### [PROVIDED RECORDS]

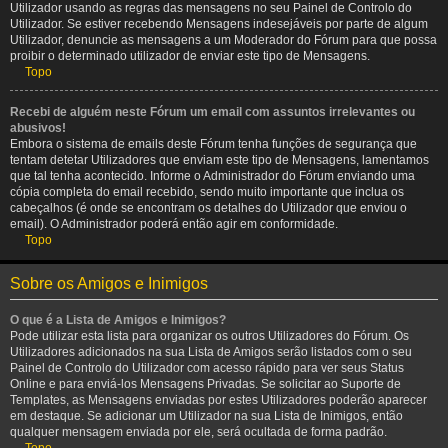
Utilizador usando as regras das mensagens no seu Painel de Controlo do
Utilizador. Se estiver recebendo Mensagens indesejáveis por parte de algum
Utilizador, denuncie as mensagens a um Moderador do Fórum para que possa
proibir o determinado utilizador de enviar este tipo de Mensagens.
Topo
Recebi de alguém neste Fórum um email com assuntos irrelevantes ou
abusivos!
Embora o sistema de emails deste Fórum tenha funções de segurança que
tentam detetar Utilizadores que enviam este tipo de Mensagens, lamentamos
que tal tenha acontecido. Informe o Administrador do Fórum enviando uma
cópia completa do email recebido, sendo muito importante que inclua os
cabeçalhos (é onde se encontram os detalhes do Utilizador que enviou o
email). O Administrador poderá então agir em conformidade.
Topo
Sobre os Amigos e Inimigos
O que é a Lista de Amigos e Inimigos?
Pode utilizar esta lista para organizar os outros Utilizadores do Fórum. Os
Utilizadores adicionados na sua Lista de Amigos serão listados com o seu
Painel de Controlo do Utilizador com acesso rápido para ver seus Status
Online e para enviá-los Mensagens Privadas. Se solicitar ao Suporte de
Templates, as Mensagens enviadas por estes Utilizadores poderão aparecer
em destaque. Se adicionar um Utilizador na sua Lista de Inimigos, então
qualquer mensagem enviada por ele, será ocultada de forma padrão.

### [WHAT IS EXPECTED]
Copy out every line above that contains the word "tipo".

### [WRITTEN ANSWER]
proibir o determinado utilizador de enviar este tipo de Mensagens.
tentam detetar Utilizadores que enviam este tipo de Mensagens, lamentamos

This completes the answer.